Europlanet Science Congress 2021
Virtual meeting
13 – 24 September 2021
Europlanet Science Congress 2021
Virtual meeting
13 September – 24 September 2021
EPSC Abstracts
Vol. 15, EPSC2021-412, 2021, updated on 21 Jul 2021
European Planetary Science Congress 2021
© Author(s) 2021. This work is distributed under
the Creative Commons Attribution 4.0 License.

The Degas crater on Mercury: an interesting target for the BepiColombo mission?

Nicolas Bott1, Océane Barraud2, and Laura Guzzetta3
Nicolas Bott et al.
  • 1INAF – Osservatorio Astronomico di Roma, Monte Porzio Catone, Italy (
  • 2LESIA, Observatoire de Paris, Université PSL, CNRS, Université de Paris, Sorbonne Université, Meudon, France
  • 3INAF – Istituto di Astrofisica e Planetologia Spaziali, Rome, Italy

1. Introduction

Launched on October 19th, 2018 (local time) towards Mercury, the BepiColombo spacecraft carries 16 instruments onboard the MPO and MMO orbiters. The SIMBIO-SYS (Spectrometer and Imagers for MPO BepiColombo Integrated Observatory SYStem) instrument [1] will image the surface of the innermost planet of the Solar system at unprecedented high spatial and spectral resolutions. SIMBIO-SYS is composed of 3 channels: STC (STereo Channel), a stereo camera; HRIC (High spatial Resolution Imaging Channel), a multispectral camera with a very high spatial resolution; and VIHI (Visible Infrared Hyperspectral Imager channel), a hyperspectral imager characterized by high spectral resolution and signal-to-noise ratio. The establishment of the target list for SIMBIO-SYS is underway. Therefore, studying potential targets of interest can be very useful to support their selection.

2. Data and methods

Here, we analyse the Degas crater, localized in the Shakespeare quadrangle (H-03) [2,3], hence at mid-latitudes of the northern hemisphere of Mercury (37.08°N, 232.66°E). Degas has been classified as a Kuiperian (-1 Gyr – today) crater [4] notably because of its well-preserved ray system of ejecta. We used MESSENGER data to investigate this crater with a three-fold approch: a multispectral analysis based on MDIS-WAC (Mercury Dual Imaging System-Wide Angle Camera) images have been combined with a spectroscopic analysis of MASCS (Mercury Atmospheric and Surface Composition Spectrometer) spectra and a geological analysis based on MDIS-NAC (Mercury Dual Imaging System-Narrow Angle Camera) images.

3. Preliminary results
3.1. Multispectral analysis

Using the MDIS-WAC images at the best spatial resolution available (95-250 m/pixel) and the Integrated Software for Imagers and Spectrometers (ISIS), we produced three color mosaics: an 11-bands mosaic to use all the multispectral information available with MDIS, an 8-bands mosaic to cover a wider area around the crater and study its surroundings (Figure 1), and a 3-bands mosaic with the best spatial resolution achievable (95 m/pixel).
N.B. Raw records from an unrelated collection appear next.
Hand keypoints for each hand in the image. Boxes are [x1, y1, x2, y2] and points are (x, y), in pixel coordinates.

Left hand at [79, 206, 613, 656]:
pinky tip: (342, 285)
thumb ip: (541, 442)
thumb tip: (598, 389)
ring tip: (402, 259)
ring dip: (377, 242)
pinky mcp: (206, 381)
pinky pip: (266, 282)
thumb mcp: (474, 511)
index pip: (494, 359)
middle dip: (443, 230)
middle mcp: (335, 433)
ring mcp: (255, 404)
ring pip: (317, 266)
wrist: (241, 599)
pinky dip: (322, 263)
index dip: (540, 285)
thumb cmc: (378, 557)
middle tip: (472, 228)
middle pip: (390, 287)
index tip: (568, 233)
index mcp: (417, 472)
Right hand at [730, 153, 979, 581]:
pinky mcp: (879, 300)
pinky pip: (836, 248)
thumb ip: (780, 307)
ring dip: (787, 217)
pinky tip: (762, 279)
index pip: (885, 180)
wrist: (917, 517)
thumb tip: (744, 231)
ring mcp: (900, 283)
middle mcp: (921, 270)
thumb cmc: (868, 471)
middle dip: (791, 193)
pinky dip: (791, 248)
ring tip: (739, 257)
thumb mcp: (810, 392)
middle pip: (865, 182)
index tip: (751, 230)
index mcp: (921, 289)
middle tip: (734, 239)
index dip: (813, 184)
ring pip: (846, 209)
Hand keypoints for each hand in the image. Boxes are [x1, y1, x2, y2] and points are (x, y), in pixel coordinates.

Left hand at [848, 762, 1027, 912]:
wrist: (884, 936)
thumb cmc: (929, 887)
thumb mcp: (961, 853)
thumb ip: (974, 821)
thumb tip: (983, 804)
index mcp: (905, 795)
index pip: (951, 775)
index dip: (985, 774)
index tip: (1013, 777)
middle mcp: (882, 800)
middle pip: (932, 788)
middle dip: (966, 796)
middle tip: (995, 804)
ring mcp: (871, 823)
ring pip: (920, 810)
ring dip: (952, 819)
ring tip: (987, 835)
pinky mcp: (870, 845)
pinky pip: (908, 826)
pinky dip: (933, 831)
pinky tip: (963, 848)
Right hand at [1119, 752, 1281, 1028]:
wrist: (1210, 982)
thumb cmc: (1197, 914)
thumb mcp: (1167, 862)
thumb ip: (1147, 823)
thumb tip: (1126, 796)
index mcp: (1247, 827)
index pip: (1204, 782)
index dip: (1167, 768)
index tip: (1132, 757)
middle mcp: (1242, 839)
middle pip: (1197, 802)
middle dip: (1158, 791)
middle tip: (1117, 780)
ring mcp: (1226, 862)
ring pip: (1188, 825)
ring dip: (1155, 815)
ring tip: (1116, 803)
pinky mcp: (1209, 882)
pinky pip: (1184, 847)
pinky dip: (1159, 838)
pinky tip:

We also produced two high-resolution monochrome mosaics using MDIS-NAC images on which geological analysis was performed (see Section 3.3).

A Principal Component Analysis (PCA) was applied to the 11-bands mosaic. The enhanced color image obtained using PC1 and PC2 reveals an asymmetric distribution of LRM (Low Reflectance Material) [5] around the crater, which suggests an oblique impact. Finally, a K-mean clustering highlights 4 spectral units: the blue deposit on the crater floor, the floor not covered by this deposit, the LRM surrounding Degas and the ejecta blankets. Close spectral properties between hollows and the blue deposit on the floor of Degas are also evidenced.

3.2. Spectroscopic analysis

MASCS spectra have been extracted from the four multispectral units (Figure 2).